Data Quality Controls and Validation

RoL-related fields receive heightened quality scrutiny due to their importance in analytics, benchmarking, and reporting.

Validation and enrichment are supported by a purpose-built AI extraction and validation system that has been iteratively improved through multiple human-in-the-loop (HITL) cycles. Where required, values are re-validated or re-extracted directly from filed source documentation.

Manual review by the data team is performed when automated validation is insufficient or where policy structure complexity warrants additional scrutiny.

Outlier Detection Methodology

RoL values are evaluated at the product level using a log-transformed interquartile range (IQR) methodology to establish expected inlier ranges.

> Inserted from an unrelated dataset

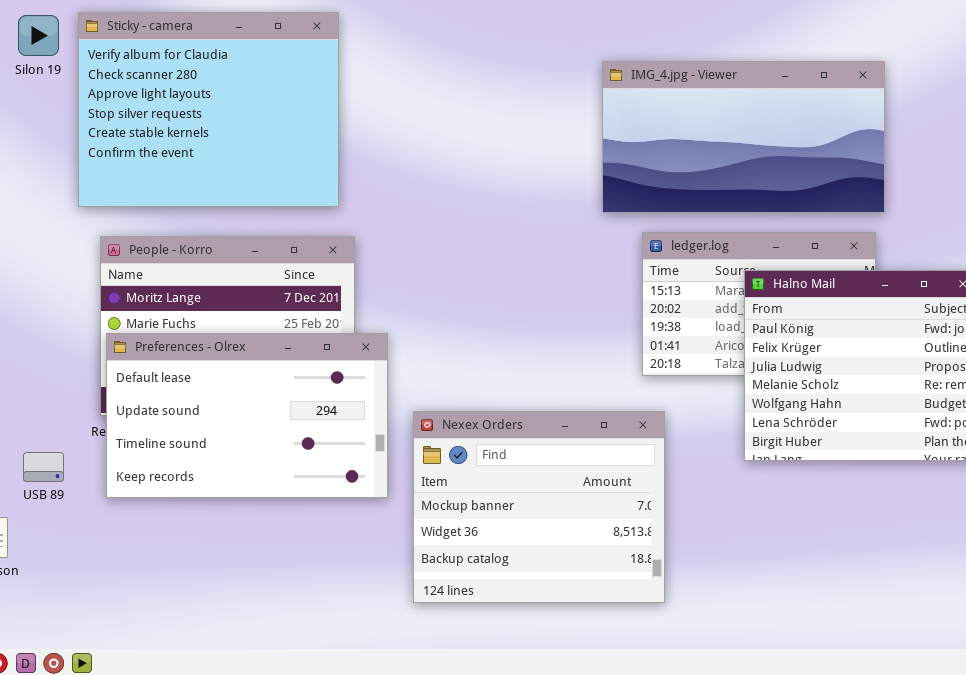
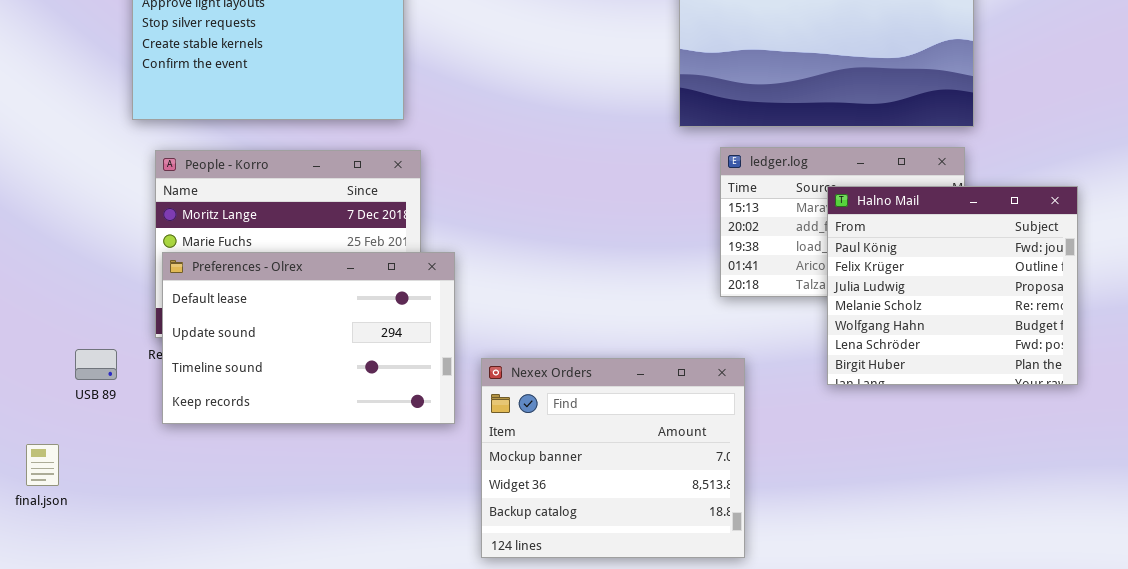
Nexex Orders: [413,411,665,603] -> [481,358,745,558], moved
USB 89: [23,452,64,482] -> [75,349,117,380], moved

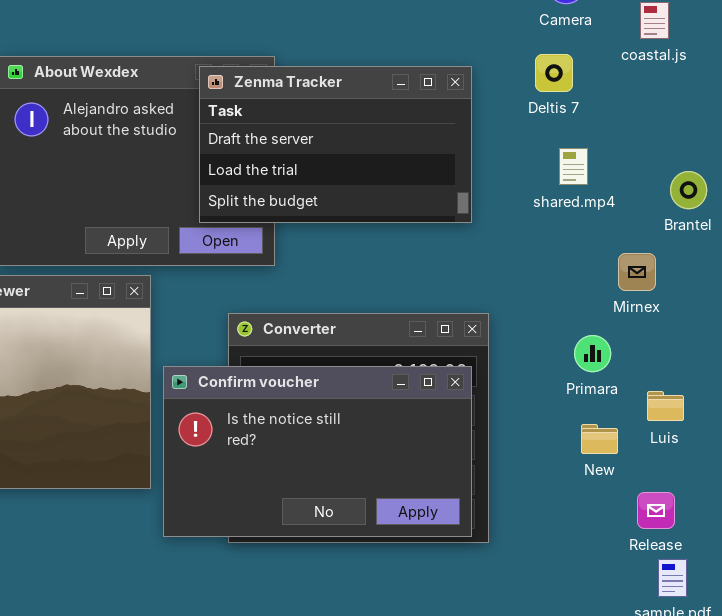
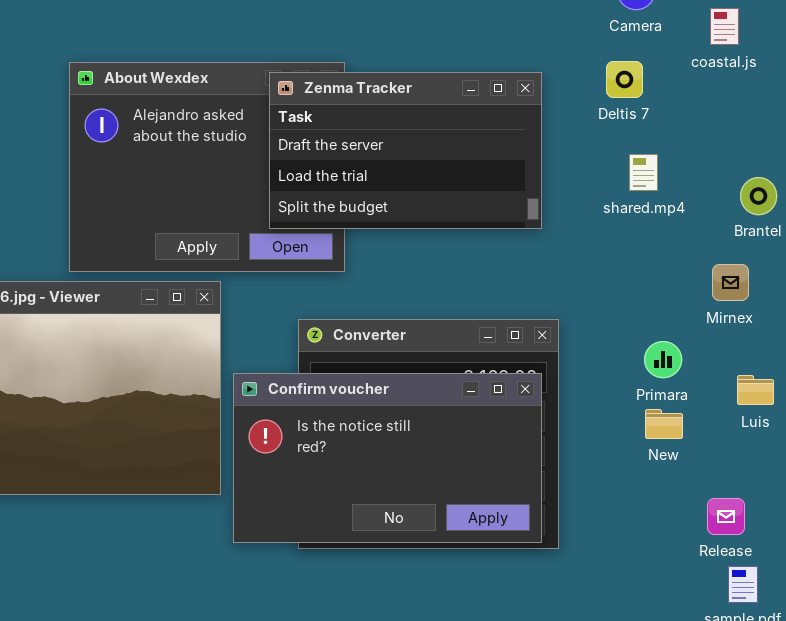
Mirnex: [618,253,656,291] -> [712,264,749,301], moved
Luis: [647,391,684,421] -> [737,375,774,405], moved
New: [581,424,618,454] -> [645,409,683,439], moved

The methodology operates as follows:

RoL values are log-transformed to reduce skew and stabilize variance
Quartiles (Q1 and Q3) are calculated on the transformed values
The interquartile range (IQR) is defined as Q3 − Q1
Lower and upper bounds are determined using an IQR-based multiplier
Observations are classified as inliers or outliers based on their position relative to these bounds
Bounds may be back-transformed to the original RoL scale for interpretability

Outlier Severity Bands

Outliers are categorized into severity bands based on their distance from the nearest bound:

Inlier — Within expected range
Mild — Up to 20% beyond the nearest bound
Moderate — Greater than 20% and up to 50% beyond the nearest bound
Extreme — Greater than 50% beyond the nearest bound

Review Process

Outliers are not automatically excluded. Instead, they enter a validation workflow that includes:

Automated re-validation via AI extraction against filed documentation
Manual review by the data team where required

Only records that pass validation are approved for inclusion in Market Terminal outputs.